Une réglementation qui évolue vers la prise en compte du Scope 3

Les premières réglementations sur le carbone embarqué sont déjà en place et vont progressivement s’étendre :

  • Le label BBCA (Bâtiment Bas Carbone) impose une limitation des émissions liées aux matériaux.
  • La RE2020 en France intègre désormais le carbone embarqué dans l’évaluation des nouveaux bâtiments.
  • Les investisseurs et financeurs demandent des analyses du cycle de vie (LCA) pour mesurer l’empreinte carbone globale des actifs.

Ces évolutions montrent que la question du carbone incorporé devient un critère décisif dans l’évaluation des performances ESG des bâtiments.

Une demande croissante pour des bâtiments bas-carbone

Les grandes entreprises cherchent à réduire leur empreinte carbone globale, y compris celle de leur immobilier.

  • Les locataires privilégient les bâtiments alignés avec leurs engagements RSE.
  • Les investisseurs excluent de plus en plus les actifs à forte empreinte carbone de leurs portefeuilles.
  • Les labels environnementaux et la taxonomie verte deviennent des critères incontournables pour attirer des financements.

Un bâtiment avec une forte empreinte carbone intégrée, qui n’offre aucun levier de réduction des émissions, risque ainsi d’être perçu comme un actif échoué, difficile à louer ou à revendre.

Un coût de rénovation qui peut devenir un fardeau

Si un bâtiment nécessite des rénovations lourdes et coûteuses pour réduire son empreinte carbone, il peut perdre de la valeur et devenir un fardeau économique pour son propriétaire.

  • Les matériaux bas-carbone peuvent être plus coûteux s’ils ne sont pas anticipés en amont.
  • Les futures règlementations pourraient exiger des seuils d’émission que certains bâtiments ne pourront jamais atteindre sans transformation complète.
  • Les investisseurs pourraient appliquer un “brown discount” aux actifs trop carbonés, les rendant inéligibles aux financements attractifs.

3. Comment éviter qu’un actif devienne une passoire carbone ?

1. Évaluer et modéliser le Scope 3 de chaque actif

L’un des principaux défis est l’absence de données précises sur le carbone embarqué des bâtiments existants.

  • Il est essentiel d’analyser l’empreinte carbone des matériaux et des travaux passés.
  • Les gestionnaires doivent intégrer le carbone incorporé dans leurs décisions de rénovation et d’acquisition.
  • Des outils de modélisation permettent de cartographier le Scope 3 d’un patrimoine immobilier et d’anticiper son évolution.

2. Intégrer le réemploi et les matériaux bas-carbone

L’un des leviers majeurs pour éviter qu’un actif ne devienne une passoire carbone est de limiter l’achat de nouveaux matériaux.

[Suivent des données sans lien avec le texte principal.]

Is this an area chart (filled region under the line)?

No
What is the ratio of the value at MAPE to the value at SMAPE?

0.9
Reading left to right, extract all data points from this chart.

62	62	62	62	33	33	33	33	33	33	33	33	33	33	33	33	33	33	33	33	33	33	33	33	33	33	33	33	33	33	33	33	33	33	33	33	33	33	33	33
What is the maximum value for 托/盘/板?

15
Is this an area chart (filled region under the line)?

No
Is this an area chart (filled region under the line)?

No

  • Intégrer le réemploi des matériaux dès la conception d’un projet.
  • Privilégier les matériaux biosourcés et bas-carbone (bois, isolants naturels, béton bas-carbone).
  • Optimiser la gestion des déchets et favoriser une économie circulaire dans les travaux de rénovation.

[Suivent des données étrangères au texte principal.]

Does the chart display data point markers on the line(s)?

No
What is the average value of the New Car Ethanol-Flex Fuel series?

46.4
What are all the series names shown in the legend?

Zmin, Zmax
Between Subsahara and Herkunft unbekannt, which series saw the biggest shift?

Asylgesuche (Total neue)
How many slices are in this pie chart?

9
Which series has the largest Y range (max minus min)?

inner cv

3. Anticiper les futures réglementations et attentes des investisseurs

Les propriétaires et asset managers doivent anticiper les évolutions réglementaires pour éviter de se retrouver avec des actifs obsolètes :

  • Intégrer des analyses du cycle de vie (LCA) dans les études d’investissement.
  • S’aligner avec les critères des labels environnementaux qui prennent en compte le carbone embarqué.
  • Optimiser les décisions d’arbitrage en tenant compte des seuils d’émissions qui seront imposés dans les années à venir.

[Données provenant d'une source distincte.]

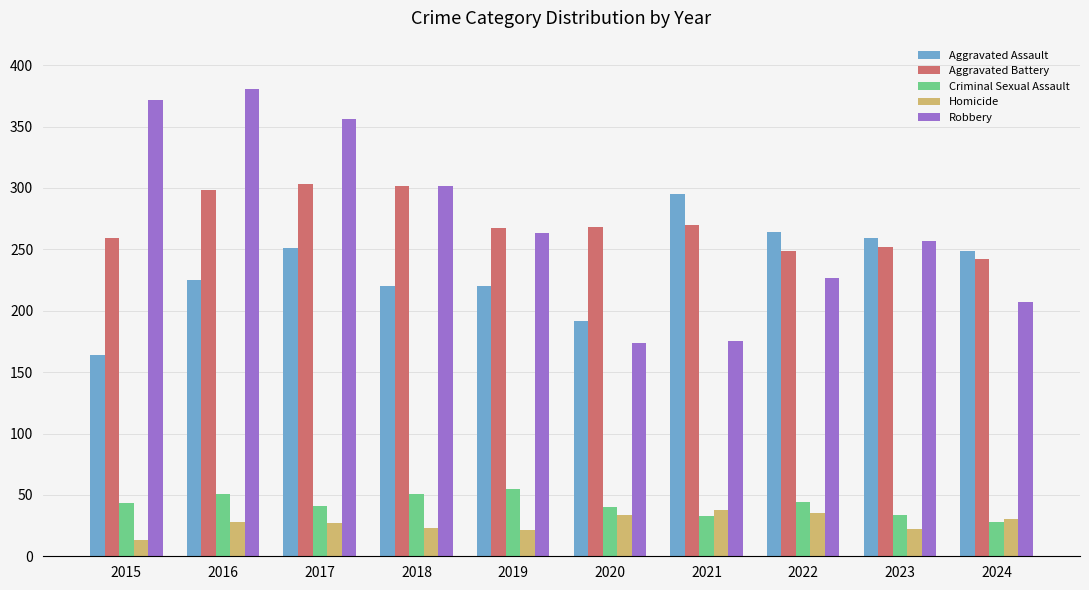

What is the difference between the maximum and minimum values in the Aggravated Battery series?

61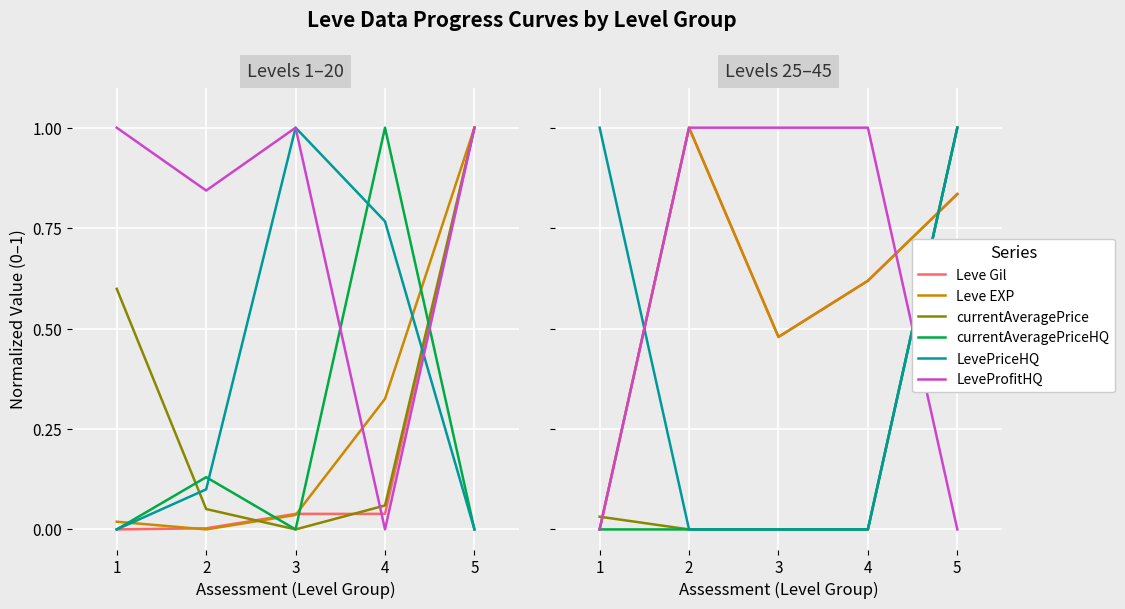

The value of Leve EXP at 5 is 1.1. True or false?

False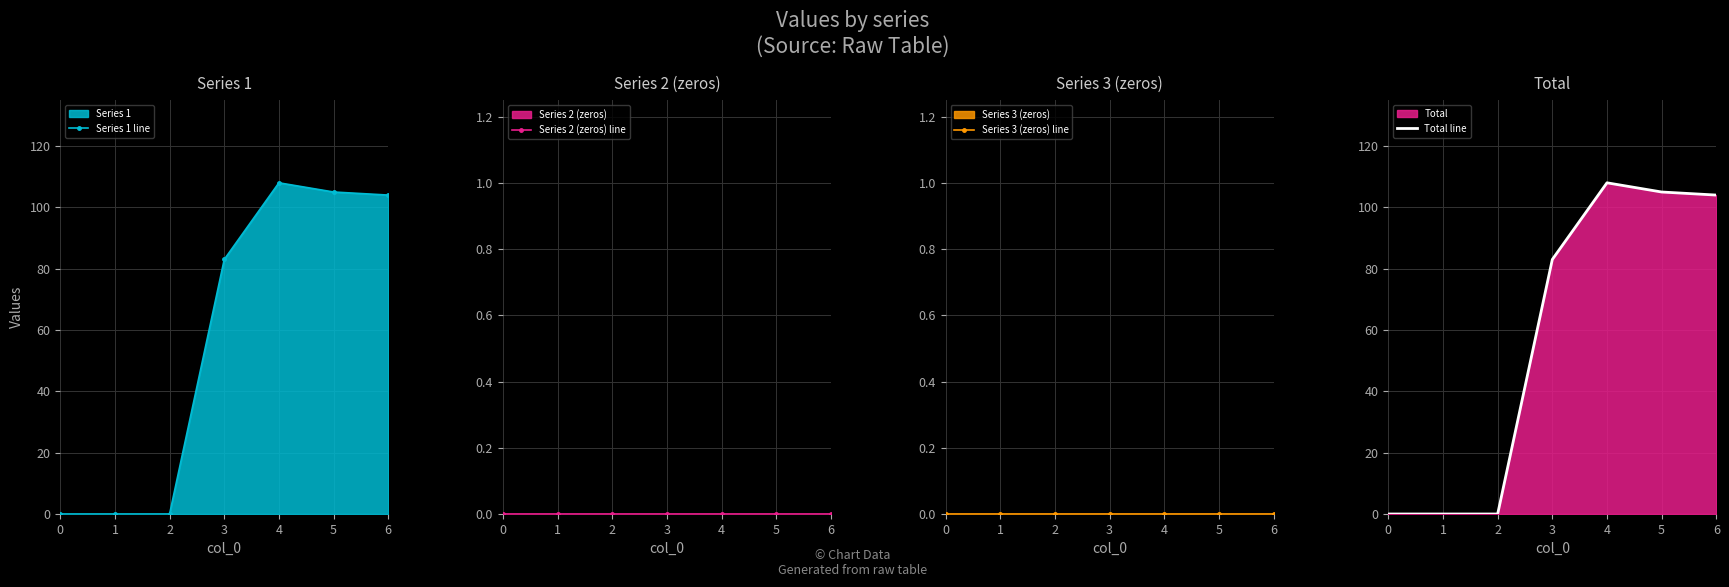

True or false: Total line has a value of 104 at 6.

True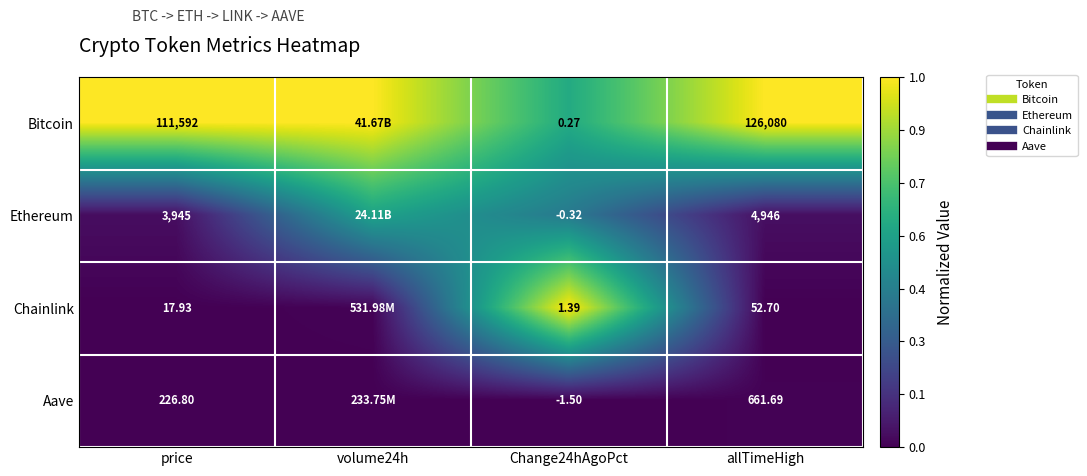

How many data points does each series have?

4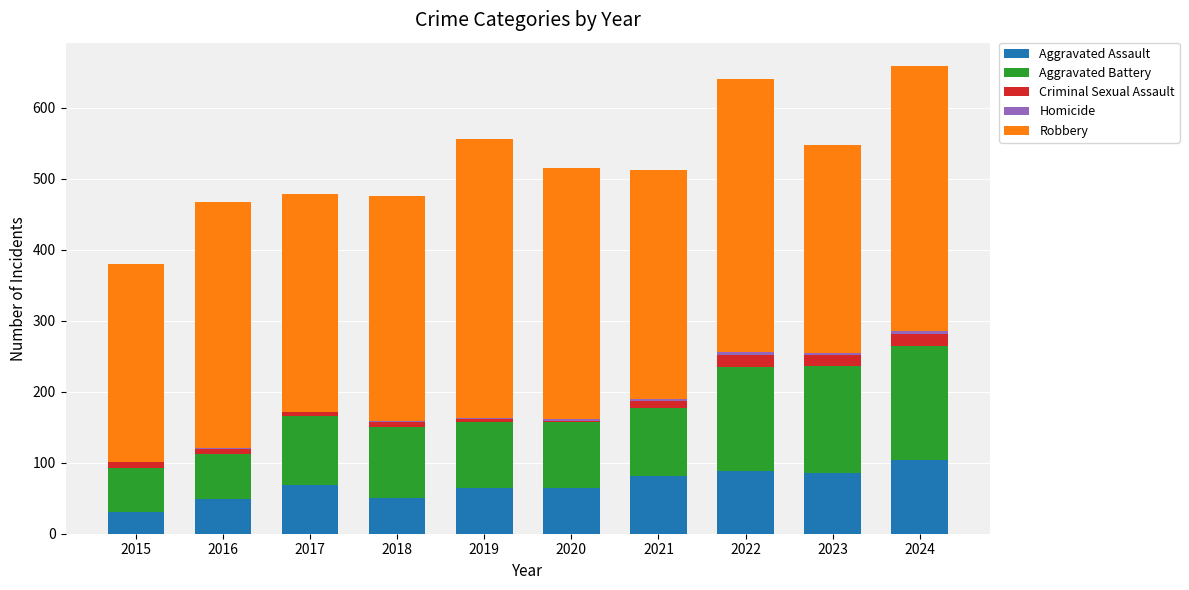

What is the maximum value for Aggravated Assault?

104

Conclusion : la transition vers un immobilier bas-carbone passe par le Scope 3

Les passoires carbone sont les futurs stranded assets. L’évolution des réglementations et des attentes du marché impose aux gestionnaires d’actifs de prendre en compte le Scope 3 dès aujourd’hui pour éviter des coûts futurs élevés et préserver la valeur de leur patrimoine.

L’intégration du Scope 3 permet :

  • D’anticiper les risques de dévalorisation et d’optimiser la gestion des actifs.
  • De structurer une trajectoire carbone compatible avec les exigences ESG.
  • D’accéder plus facilement aux financements et aux investisseurs engagés dans la transition bas-carbone.

Les gestionnaires qui ne prennent pas en compte cette transition risquent de voir certains de leurs actifs perdre en attractivité et en rentabilité. La transformation est en marche, et l’anticipation est la clé pour éviter que des bâtiments ne deviennent les stranded assets de demain.